YOUR INSTRUCTIONS:
Look through the entries below and extract exactly the lines from the one containing "verwenden, um herauszufinden, wo Sie Cookies" through the one containing "kişiler, yerler ve nesneler.", ends included.

BEGIN SOURCE INFORMATION

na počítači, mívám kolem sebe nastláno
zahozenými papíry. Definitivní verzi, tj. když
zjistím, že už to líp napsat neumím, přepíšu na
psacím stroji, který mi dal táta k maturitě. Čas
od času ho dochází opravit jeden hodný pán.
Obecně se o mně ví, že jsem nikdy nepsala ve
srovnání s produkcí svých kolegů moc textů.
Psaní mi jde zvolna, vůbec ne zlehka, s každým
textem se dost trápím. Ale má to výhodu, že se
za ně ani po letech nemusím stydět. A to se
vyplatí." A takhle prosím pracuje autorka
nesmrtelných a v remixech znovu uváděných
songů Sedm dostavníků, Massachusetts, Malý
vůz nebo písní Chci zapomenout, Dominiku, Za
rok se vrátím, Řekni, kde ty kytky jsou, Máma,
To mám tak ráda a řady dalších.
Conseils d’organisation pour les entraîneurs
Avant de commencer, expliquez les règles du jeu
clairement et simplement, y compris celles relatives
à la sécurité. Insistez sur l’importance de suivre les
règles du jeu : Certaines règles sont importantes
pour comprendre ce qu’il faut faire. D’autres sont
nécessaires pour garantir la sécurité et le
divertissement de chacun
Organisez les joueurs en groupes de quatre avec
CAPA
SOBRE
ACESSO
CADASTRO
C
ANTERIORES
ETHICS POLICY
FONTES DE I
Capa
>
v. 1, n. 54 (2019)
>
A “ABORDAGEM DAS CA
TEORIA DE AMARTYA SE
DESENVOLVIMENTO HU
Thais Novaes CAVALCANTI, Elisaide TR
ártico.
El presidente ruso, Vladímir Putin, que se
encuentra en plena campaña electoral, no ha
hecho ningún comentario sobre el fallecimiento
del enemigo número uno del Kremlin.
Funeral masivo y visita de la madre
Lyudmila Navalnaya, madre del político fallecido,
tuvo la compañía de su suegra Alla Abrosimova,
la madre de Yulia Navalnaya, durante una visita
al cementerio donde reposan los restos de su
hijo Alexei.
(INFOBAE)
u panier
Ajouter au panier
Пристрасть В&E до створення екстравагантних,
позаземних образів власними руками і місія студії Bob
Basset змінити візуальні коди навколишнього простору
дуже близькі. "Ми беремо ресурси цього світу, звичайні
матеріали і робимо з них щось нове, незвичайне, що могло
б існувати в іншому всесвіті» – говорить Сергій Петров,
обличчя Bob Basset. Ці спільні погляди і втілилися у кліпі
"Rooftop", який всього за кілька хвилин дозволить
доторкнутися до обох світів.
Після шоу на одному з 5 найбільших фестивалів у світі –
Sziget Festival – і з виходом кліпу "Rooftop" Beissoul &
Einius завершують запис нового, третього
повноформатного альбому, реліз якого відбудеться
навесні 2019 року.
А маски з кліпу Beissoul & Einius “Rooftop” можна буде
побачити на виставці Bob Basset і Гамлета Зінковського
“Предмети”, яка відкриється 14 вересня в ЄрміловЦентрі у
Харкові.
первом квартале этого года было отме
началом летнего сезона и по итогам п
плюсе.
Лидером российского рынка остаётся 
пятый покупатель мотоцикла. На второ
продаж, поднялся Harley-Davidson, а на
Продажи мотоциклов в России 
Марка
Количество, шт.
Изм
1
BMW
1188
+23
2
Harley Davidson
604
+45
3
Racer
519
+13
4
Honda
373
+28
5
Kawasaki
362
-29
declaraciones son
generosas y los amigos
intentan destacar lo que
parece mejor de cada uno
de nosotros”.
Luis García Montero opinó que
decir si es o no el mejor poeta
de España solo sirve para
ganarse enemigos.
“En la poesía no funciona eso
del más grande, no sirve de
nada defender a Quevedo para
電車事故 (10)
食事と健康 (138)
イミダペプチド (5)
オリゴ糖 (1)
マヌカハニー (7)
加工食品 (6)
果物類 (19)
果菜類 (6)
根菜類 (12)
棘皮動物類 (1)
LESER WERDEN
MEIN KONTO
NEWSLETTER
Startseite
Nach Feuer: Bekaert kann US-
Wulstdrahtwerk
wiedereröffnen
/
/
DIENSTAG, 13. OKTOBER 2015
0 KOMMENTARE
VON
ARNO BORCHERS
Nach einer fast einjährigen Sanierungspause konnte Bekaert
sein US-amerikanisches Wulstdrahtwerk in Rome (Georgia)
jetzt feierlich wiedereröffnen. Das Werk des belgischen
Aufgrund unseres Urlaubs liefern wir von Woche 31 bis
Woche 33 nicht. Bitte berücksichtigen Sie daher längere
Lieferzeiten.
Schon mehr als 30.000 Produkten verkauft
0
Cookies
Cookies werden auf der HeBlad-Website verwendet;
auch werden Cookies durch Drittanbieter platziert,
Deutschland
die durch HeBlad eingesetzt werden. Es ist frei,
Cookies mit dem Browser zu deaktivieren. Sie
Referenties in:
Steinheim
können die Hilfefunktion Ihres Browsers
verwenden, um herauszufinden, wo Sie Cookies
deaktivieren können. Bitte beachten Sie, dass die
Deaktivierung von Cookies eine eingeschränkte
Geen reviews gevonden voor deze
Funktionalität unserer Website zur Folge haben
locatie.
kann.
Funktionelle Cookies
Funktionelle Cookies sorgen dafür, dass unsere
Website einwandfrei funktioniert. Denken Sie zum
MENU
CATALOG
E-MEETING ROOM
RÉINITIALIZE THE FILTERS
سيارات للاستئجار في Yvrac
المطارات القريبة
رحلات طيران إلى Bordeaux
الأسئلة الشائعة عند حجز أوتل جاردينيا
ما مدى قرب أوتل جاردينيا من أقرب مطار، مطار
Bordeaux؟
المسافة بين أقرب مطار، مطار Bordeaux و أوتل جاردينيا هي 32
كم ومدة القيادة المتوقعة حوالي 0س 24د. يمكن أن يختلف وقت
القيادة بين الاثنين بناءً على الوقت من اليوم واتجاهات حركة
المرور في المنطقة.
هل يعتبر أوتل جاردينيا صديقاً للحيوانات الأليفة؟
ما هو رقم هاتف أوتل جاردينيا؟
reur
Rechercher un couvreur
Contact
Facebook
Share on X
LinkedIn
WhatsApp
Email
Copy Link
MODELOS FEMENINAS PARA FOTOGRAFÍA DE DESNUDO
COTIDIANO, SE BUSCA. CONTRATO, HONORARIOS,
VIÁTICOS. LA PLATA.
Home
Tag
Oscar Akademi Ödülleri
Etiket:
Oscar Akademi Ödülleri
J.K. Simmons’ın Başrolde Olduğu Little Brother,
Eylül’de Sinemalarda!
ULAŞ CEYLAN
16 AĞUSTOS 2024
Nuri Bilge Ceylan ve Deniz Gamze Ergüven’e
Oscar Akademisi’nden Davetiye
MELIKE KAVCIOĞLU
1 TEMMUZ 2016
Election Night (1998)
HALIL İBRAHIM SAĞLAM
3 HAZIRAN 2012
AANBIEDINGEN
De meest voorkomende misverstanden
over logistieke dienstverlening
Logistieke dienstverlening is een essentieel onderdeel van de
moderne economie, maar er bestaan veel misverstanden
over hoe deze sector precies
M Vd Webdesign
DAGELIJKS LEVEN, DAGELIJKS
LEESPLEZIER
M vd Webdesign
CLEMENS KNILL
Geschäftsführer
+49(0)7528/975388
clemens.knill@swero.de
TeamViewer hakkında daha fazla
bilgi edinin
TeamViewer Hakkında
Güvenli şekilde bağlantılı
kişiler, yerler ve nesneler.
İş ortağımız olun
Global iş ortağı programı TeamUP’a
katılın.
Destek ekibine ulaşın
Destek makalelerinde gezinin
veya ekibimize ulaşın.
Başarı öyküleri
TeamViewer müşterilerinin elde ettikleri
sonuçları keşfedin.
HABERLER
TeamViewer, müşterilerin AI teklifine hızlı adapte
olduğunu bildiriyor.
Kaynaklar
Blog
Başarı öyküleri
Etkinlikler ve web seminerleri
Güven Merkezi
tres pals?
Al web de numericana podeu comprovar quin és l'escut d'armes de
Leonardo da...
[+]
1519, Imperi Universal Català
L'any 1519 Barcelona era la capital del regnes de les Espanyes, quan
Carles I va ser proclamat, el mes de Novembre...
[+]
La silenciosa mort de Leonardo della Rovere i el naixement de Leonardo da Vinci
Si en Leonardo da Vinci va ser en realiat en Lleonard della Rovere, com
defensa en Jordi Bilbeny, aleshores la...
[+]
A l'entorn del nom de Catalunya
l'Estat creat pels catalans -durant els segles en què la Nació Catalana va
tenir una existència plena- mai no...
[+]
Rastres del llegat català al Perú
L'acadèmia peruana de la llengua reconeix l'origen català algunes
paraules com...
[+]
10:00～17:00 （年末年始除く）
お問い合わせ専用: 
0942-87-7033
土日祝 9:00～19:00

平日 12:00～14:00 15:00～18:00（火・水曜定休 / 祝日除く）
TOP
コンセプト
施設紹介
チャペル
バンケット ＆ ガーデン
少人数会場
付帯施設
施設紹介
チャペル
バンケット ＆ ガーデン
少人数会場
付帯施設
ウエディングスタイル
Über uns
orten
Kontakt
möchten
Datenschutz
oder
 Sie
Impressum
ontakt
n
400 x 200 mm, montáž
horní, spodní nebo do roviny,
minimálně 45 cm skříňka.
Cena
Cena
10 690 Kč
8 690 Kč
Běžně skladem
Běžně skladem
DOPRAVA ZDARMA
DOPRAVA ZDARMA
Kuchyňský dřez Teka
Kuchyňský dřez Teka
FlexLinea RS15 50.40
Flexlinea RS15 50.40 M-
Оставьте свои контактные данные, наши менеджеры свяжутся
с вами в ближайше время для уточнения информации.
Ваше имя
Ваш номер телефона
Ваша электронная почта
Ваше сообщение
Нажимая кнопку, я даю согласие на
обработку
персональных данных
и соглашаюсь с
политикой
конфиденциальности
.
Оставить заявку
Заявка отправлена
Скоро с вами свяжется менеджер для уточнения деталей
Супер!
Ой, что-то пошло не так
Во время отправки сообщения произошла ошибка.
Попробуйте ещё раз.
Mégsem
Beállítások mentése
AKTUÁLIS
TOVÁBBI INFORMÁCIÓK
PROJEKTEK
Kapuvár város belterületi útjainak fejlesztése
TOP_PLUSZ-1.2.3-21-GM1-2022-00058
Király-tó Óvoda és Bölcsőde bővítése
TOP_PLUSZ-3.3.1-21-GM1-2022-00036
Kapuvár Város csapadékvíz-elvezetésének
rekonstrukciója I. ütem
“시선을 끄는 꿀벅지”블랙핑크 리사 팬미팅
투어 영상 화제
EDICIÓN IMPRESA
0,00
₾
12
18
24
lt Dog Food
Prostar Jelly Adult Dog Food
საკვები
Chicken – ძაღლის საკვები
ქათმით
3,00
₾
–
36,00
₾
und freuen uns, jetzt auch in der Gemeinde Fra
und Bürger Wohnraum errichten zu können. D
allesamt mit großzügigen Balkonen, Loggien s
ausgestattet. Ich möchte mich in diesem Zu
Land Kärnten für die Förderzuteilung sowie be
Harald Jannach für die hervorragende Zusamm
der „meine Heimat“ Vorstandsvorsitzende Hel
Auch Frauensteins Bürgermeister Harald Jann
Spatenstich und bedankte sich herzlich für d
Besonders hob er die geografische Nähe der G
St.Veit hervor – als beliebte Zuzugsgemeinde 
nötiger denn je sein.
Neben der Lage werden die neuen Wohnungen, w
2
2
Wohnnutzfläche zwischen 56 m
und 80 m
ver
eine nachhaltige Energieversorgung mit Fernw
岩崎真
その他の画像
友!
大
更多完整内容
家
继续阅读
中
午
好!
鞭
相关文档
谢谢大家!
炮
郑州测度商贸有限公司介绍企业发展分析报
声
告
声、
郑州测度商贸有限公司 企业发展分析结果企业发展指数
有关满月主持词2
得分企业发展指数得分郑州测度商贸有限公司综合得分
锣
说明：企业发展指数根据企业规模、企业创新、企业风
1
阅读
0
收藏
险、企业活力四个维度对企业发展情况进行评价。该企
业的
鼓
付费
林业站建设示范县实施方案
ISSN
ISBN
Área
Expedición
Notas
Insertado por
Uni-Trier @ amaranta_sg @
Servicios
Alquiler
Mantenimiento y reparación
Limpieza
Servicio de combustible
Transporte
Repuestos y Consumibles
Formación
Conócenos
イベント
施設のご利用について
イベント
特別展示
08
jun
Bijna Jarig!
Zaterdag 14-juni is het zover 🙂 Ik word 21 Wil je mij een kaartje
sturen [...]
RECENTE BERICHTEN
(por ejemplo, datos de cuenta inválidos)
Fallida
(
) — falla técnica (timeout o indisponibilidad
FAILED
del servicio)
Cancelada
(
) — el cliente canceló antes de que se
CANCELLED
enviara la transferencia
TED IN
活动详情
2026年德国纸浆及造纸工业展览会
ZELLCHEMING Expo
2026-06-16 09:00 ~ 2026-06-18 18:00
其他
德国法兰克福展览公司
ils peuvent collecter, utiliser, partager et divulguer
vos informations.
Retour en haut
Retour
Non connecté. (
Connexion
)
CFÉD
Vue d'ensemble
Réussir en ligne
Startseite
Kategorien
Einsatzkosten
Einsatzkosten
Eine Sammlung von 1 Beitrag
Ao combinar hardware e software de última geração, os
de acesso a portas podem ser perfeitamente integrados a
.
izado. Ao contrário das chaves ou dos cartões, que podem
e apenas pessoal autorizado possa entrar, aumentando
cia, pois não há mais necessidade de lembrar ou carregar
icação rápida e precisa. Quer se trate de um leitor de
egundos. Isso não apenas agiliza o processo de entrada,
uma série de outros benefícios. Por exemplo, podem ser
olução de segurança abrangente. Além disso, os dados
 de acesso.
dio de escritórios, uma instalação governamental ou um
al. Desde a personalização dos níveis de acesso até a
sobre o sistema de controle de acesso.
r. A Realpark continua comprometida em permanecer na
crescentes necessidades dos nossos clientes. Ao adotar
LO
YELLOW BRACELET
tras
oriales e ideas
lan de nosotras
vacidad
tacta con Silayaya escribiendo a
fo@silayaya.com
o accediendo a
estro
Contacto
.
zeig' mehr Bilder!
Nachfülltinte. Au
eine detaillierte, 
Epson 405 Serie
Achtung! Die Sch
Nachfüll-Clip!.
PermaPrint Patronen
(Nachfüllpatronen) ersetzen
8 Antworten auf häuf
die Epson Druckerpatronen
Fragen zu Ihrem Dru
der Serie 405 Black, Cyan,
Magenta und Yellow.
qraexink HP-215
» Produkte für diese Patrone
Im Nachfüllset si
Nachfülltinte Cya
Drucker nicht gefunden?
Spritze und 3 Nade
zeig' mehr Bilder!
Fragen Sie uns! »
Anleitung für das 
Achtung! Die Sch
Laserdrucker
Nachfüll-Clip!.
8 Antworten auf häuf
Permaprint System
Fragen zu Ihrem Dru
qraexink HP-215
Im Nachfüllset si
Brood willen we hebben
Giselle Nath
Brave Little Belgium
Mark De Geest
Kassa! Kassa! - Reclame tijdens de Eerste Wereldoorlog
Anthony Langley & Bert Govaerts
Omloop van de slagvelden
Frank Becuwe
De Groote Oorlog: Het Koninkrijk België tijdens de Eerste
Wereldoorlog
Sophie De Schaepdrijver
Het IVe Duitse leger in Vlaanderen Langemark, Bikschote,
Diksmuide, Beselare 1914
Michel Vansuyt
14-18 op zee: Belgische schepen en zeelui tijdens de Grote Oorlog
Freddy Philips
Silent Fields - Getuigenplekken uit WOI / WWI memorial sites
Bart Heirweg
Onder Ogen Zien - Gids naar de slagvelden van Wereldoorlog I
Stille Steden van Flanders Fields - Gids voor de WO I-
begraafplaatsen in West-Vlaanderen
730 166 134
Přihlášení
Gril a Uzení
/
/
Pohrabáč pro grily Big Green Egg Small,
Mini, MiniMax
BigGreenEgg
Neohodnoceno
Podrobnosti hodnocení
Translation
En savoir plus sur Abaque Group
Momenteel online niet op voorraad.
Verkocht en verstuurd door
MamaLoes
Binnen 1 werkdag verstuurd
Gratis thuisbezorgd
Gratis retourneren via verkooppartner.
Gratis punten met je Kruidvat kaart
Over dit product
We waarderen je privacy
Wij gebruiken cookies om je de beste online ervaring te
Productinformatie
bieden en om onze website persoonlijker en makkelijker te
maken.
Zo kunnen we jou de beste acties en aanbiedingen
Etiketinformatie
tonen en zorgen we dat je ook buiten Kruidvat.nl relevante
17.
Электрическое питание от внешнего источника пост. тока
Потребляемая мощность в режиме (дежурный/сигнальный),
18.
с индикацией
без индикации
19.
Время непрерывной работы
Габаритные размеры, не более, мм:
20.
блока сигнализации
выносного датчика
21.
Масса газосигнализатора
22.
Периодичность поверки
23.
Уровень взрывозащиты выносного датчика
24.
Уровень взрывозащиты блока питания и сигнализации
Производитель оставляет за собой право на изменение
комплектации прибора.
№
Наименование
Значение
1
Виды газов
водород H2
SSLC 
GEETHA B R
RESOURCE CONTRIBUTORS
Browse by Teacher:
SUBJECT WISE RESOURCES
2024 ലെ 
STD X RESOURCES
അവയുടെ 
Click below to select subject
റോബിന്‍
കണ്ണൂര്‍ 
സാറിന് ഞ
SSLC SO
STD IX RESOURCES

END SOURCE INFORMATION

OUTPUT:
verwenden, um herauszufinden, wo Sie Cookies
deaktivieren können. Bitte beachten Sie, dass die
Deaktivierung von Cookies eine eingeschränkte
Geen reviews gevonden voor deze
Funktionalität unserer Website zur Folge haben
locatie.
kann.
Funktionelle Cookies
Funktionelle Cookies sorgen dafür, dass unsere
Website einwandfrei funktioniert. Denken Sie zum
MENU
CATALOG
E-MEETING ROOM
RÉINITIALIZE THE FILTERS
سيارات للاستئجار في Yvrac
المطارات القريبة
رحلات طيران إلى Bordeaux
الأسئلة الشائعة عند حجز أوتل جاردينيا
ما مدى قرب أوتل جاردينيا من أقرب مطار، مطار
Bordeaux؟
المسافة بين أقرب مطار، مطار Bordeaux و أوتل جاردينيا هي 32
كم ومدة القيادة المتوقعة حوالي 0س 24د. يمكن أن يختلف وقت
القيادة بين الاثنين بناءً على الوقت من اليوم واتجاهات حركة
المرور في المنطقة.
هل يعتبر أوتل جاردينيا صديقاً للحيوانات الأليفة؟
ما هو رقم هاتف أوتل جاردينيا؟
reur
Rechercher un couvreur
Contact
Facebook
Share on X
LinkedIn
WhatsApp
Email
Copy Link
MODELOS FEMENINAS PARA FOTOGRAFÍA DE DESNUDO
COTIDIANO, SE BUSCA. CONTRATO, HONORARIOS,
VIÁTICOS. LA PLATA.
Home
Tag
Oscar Akademi Ödülleri
Etiket:
Oscar Akademi Ödülleri
J.K. Simmons’ın Başrolde Olduğu Little Brother,
Eylül’de Sinemalarda!
ULAŞ CEYLAN
16 AĞUSTOS 2024
Nuri Bilge Ceylan ve Deniz Gamze Ergüven’e
Oscar Akademisi’nden Davetiye
MELIKE KAVCIOĞLU
1 TEMMUZ 2016
Election Night (1998)
HALIL İBRAHIM SAĞLAM
3 HAZIRAN 2012
AANBIEDINGEN
De meest voorkomende misverstanden
over logistieke dienstverlening
Logistieke dienstverlening is een essentieel onderdeel van de
moderne economie, maar er bestaan veel misverstanden
over hoe deze sector precies
M Vd Webdesign
DAGELIJKS LEVEN, DAGELIJKS
LEESPLEZIER
M vd Webdesign
CLEMENS KNILL
Geschäftsführer
+49(0)7528/975388
clemens.knill@swero.de
TeamViewer hakkında daha fazla
bilgi edinin
TeamViewer Hakkında
Güvenli şekilde bağlantılı
kişiler, yerler ve nesneler.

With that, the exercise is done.